VANISHED (from Manhattan):

Last week Lost City brought the sad news that La-Rosa Cigars has left 6th Avenue and gone to the Bronx. We saw this coming in 2007 when the neighborhood of florists and wig shops was targeted for "revitalization." Now that the big glass towers have come, let's look back at what we've lost.

Originally posted October 2007:



Much is changing along 6th Avenue in the upper 20s and lower 30s, but there remains a fascinating assemblage of small businesses -- holdout flower shops, wig shops, and assorted wholesalers. Sadly, many of them are vanishing as luxury hotels, condos, and retail towers flatten the neighborhood.

On the second floor of 862 6th Avenue is a small cigar factory and shop that’s been in the area since 1958. La-Rosa Cubana Cigars was founded by A. Antonio Almanzar, a cigar maker from the Dominican Republic. It is now run by his son Frank.
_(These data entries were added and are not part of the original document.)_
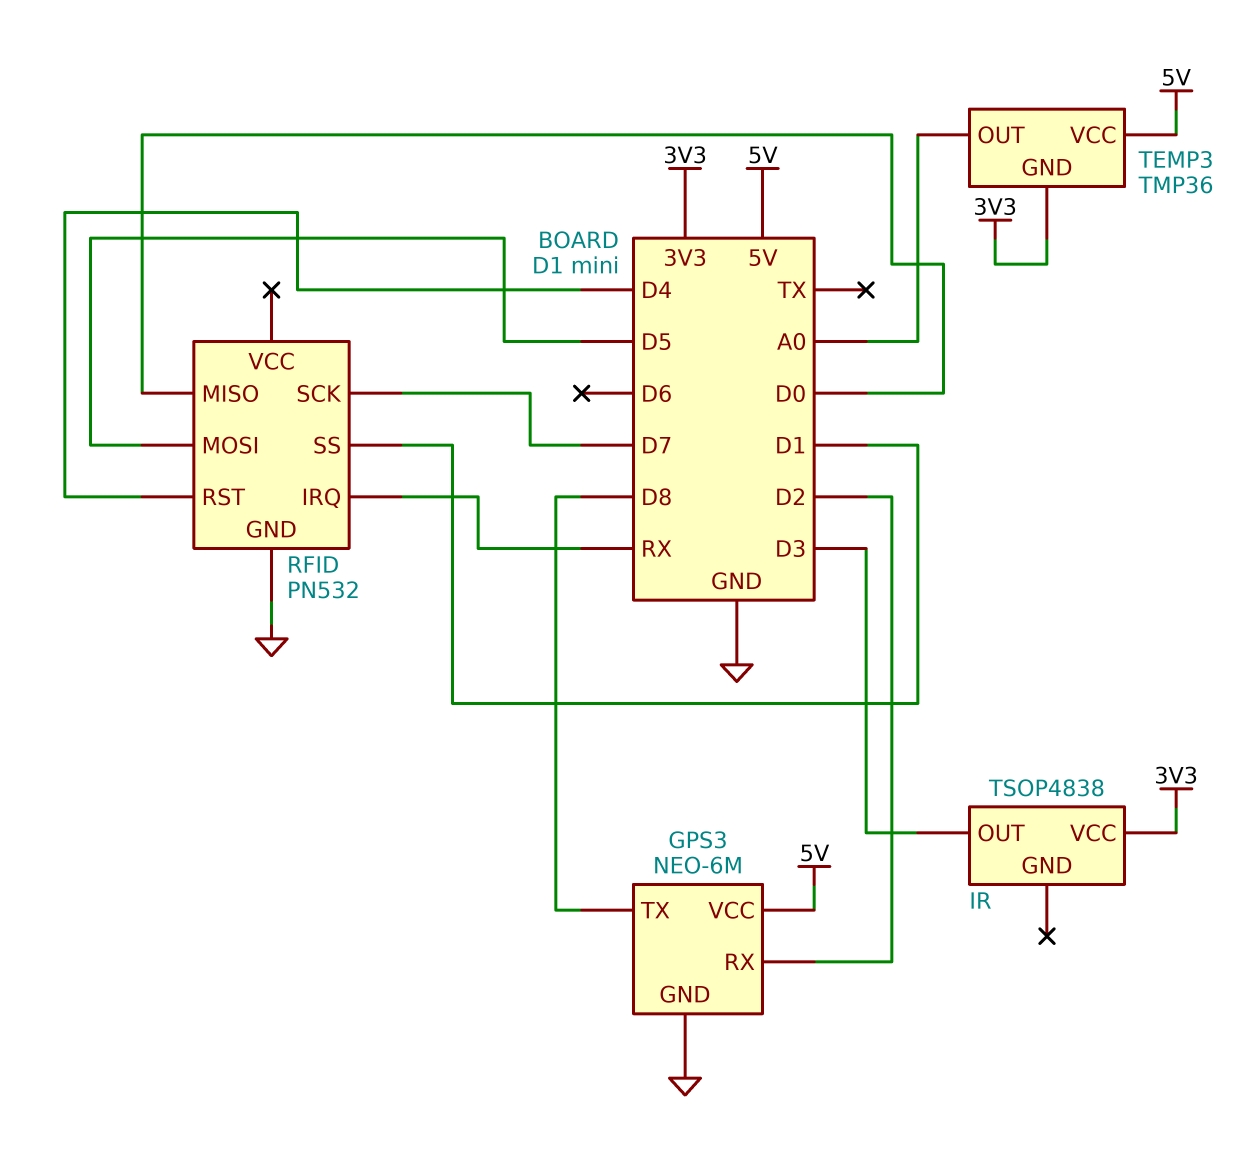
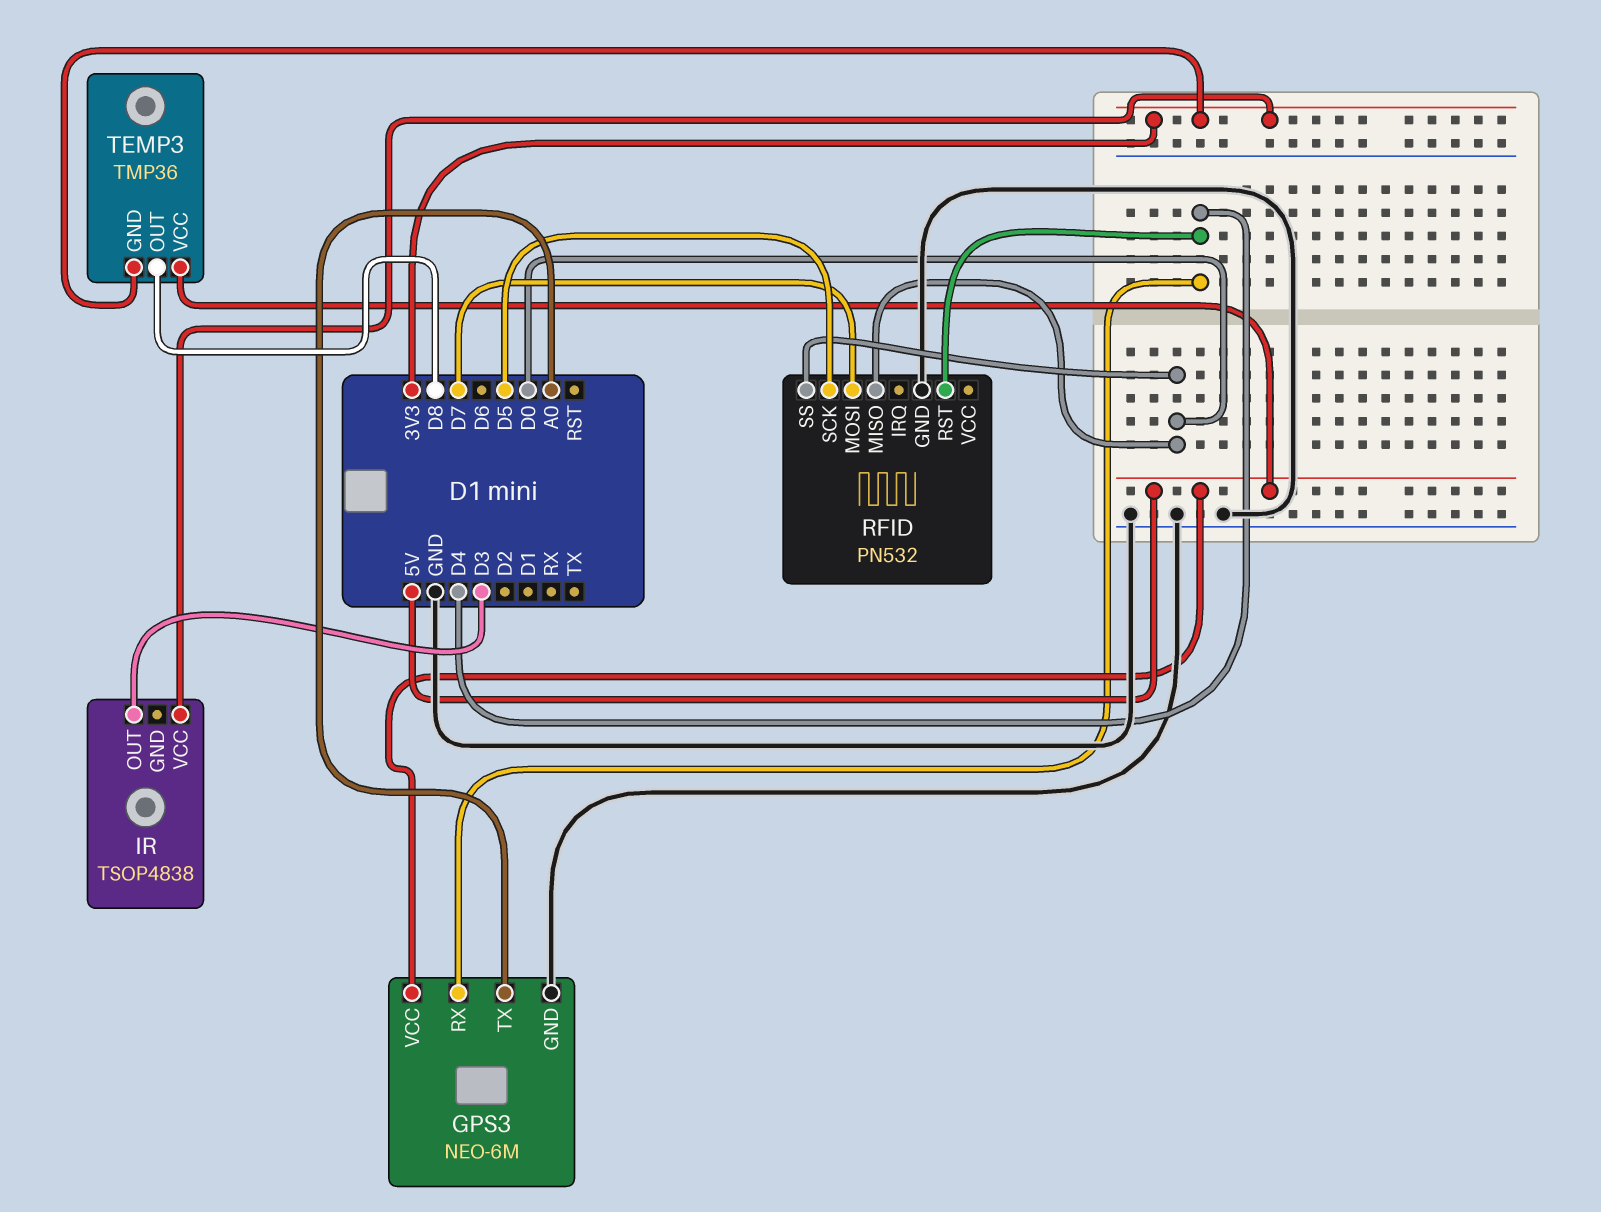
GPS3 pin RX: D2 -> D4
GPS3 pin TX: D8 -> A0
RFID pin IRQ: RX -> none
RFID pin MOSI: D5 -> D7
RFID pin SCK: D7 -> D5
RFID pin SS: D1 -> D0
TEMP3 pin OUT: A0 -> D8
When you step inside the shop, you are pleasantly overcome by the deliciously strong, organic fragrance of tobacco leaves. It feels like another place, another time. Bales of tobacco just shipped from the Caribbean wait by the door. Three master rollers make cigars in stages. Their work area is littered with brown leaves and brings to mind images from Lewis Hine’s Lower East Side, though La Rosa’s shop is more cheerful -- and those old Lower East Siders didn’t have posters of pin-up girls on their walls to keep them company.
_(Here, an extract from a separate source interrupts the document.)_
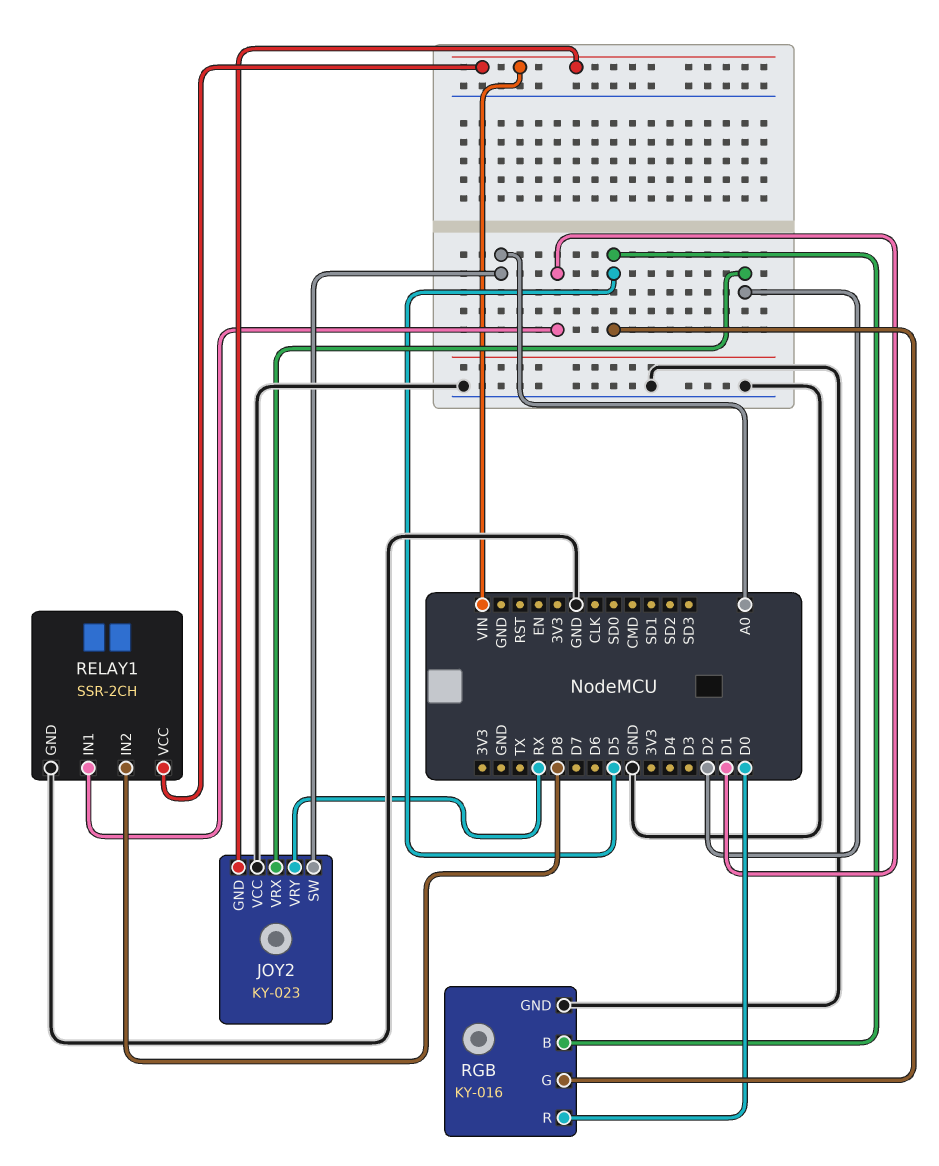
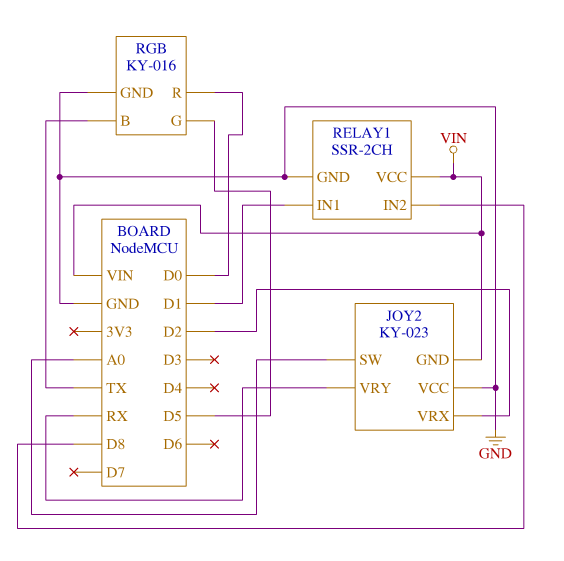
RGB pin B: D5 -> TX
La-Rosa has a packed humidor and 70-year-old wooden molds that belonged to Frank's father. Once inside the molds, the cigars are pressed for about an hour then wrapped in a sheet of Connecticut light, a soft leaf that feels like silk from being aged for five years. “Tobacco is like wine,” Frank told me, “When you age it, it gets a vintage taste.”

Frank knows cigars. He began working in his father’s shop when he was 9 years old. His job was to vein-strip the leaves until he learned to roll, beginning with mini-torpedoes. He still enjoys rolling these mild little cigars and generously gave me a handful. We lit up in the shop and it was a treat to smoke indoors. Since Bloomberg’s smoking ban went into effect, Frank has had to cut his production — and his workers. He used to have 7 rollers, now it’s just the 3.


Frank holding mini-torpedoes before a photo of his father

The view outside his window is changing, too. Where once there stood a mixed assemblage of low-rise buildings, there soon will rise a glass tower, with yet another giant coming one block north and several more just to the south. Like many of New York's remaining small businesses and longtime residents, La-Rosa is rapidly being surrounded by "revitalization." But what could be more vital to our city than shops like Frank Almanzar's?